From charities to social enterprises: in yesterday’s blog we focused on the results of the 2012 UK Giving Report and concluded that charities need to be more enterprising. Today, it’s Social Enterprise Day and, being social investors, we thought it’d be good to discuss how demand for social enterprise services is a key precursor to investment.
‘Investment readiness’ is a much bandied-about term, often cited as a major reason behind why demand for investment hasn’t sky rocketed in the last few years. There’s a barrier to rapid growth in demand, it is argued, because many social enterprises lack the skills necessary to handle investment. Initiatives have been put in place to improve this: the Cabinet Office’s Investment and Contract Readiness Fund, mentoring schemes (like SE-Assist) and accelerators (like Young Foundation’s Accelerator). This is all well, good and necessary, but it is not sufficient.
The other big aspect to this is having sustainable business models. In other words, there must be healthy demand for the work that social enterprises do to generate their revenues and facilitate investment – a point that could be better emphasised in the investment readiness discussion.

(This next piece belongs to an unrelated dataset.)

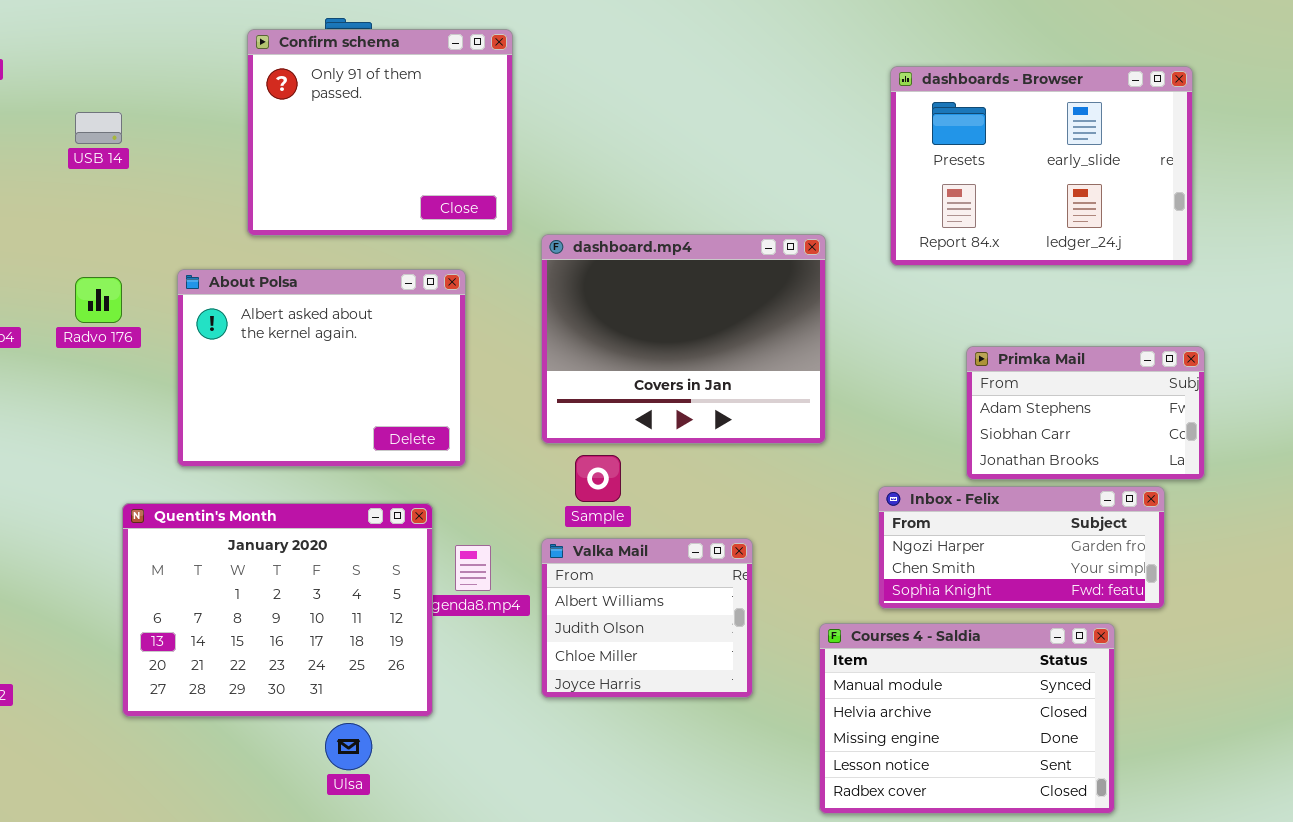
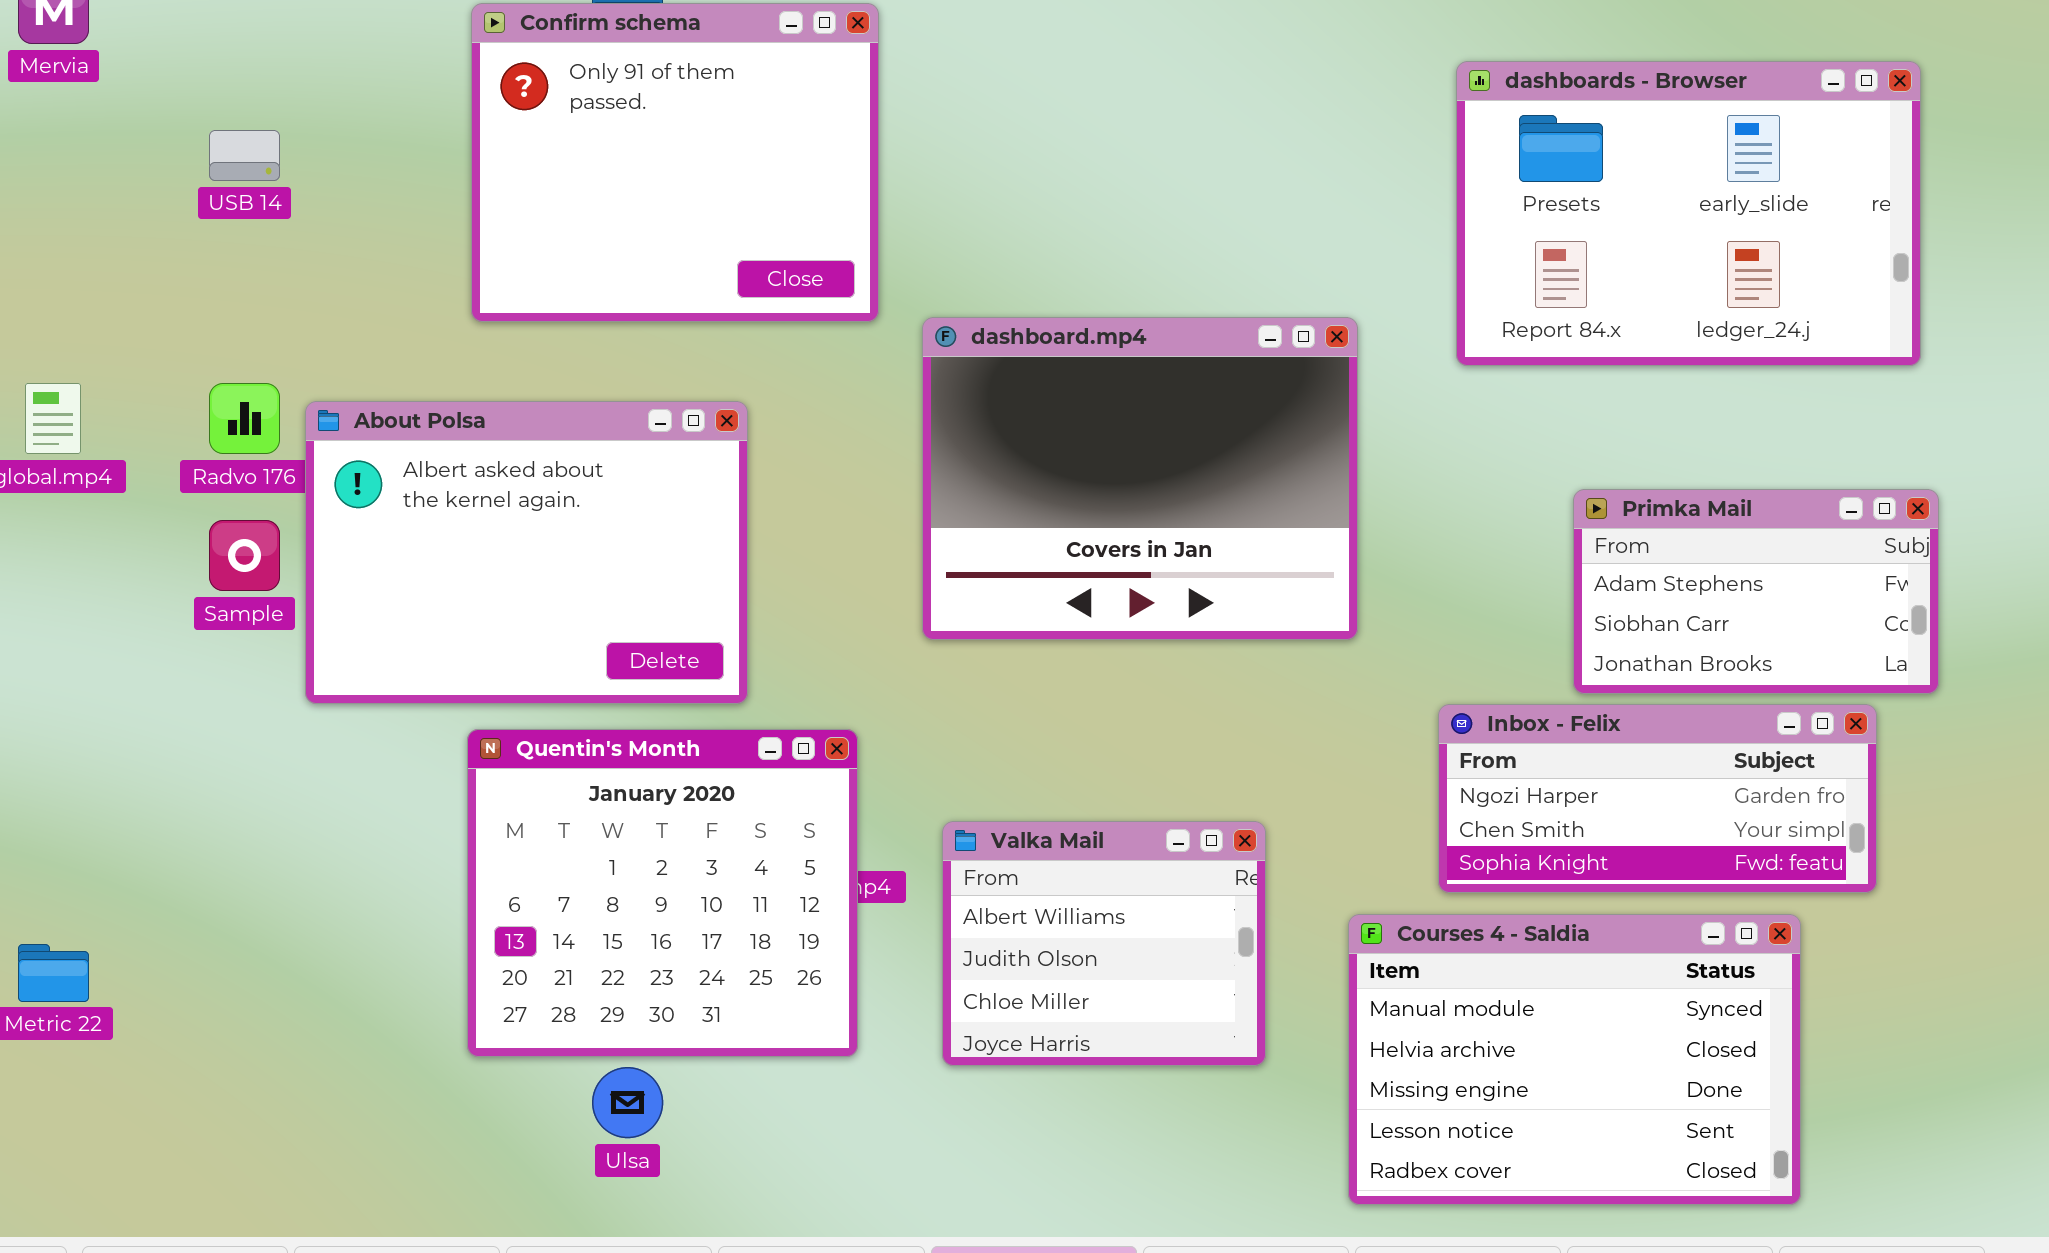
About Polsa: [177,269,466,467] -> [305,401,748,704], moved
Sample: [575,455,621,502] -> [209,520,280,591], moved
Quentin's Month: [122,503,433,717] -> [467,729,858,1057], moved, resized
Valka Mail: [541,538,753,698] -> [942,821,1266,1066], moved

Social investors, in so far as they want to be repaid, will want to know first and foremost where repayment will come from. So if demand for the investee’s products and services isn’t there then the enterprise isn’t investment ready.
Which is why we welcome campaigns like that of Social Enterprise UK, which in the run up to today, Social Enterprise Day, has been encouraging social enterprises to trade with each other – getting them more embedded in each other’s supply chains, creating a more mutually beneficial and sustaining social economy.
But it shouldn’t stop there. We should be encouraging social enterprises to fit into the supply chains of the wider economy by promoting demand for their services amongst corporate and individual consumers. The government has started off on the right track, passing the Social Value Act that will require local authorities to consider social and environmental well-being in their procurement process, but there’s scope for more initiatives to stimulate demand beyond the public sector.
So, investment readiness: a two-headed beast that needs taming. To be investment ready, an organisation needs the systems and skills in place to handle investment and demand for it’s services, but demand and revenue must be there in the first place. This leads to a wider discussion about how to make the appetites of consumers more sensitive to social issues – and whether they’re willing to pay the true cost of the service or product. But key players behind the idea of social enterprise – government, networking bodies, social innovators and investors – can help change appetites by increasing awareness, stimulating interest and driving demand.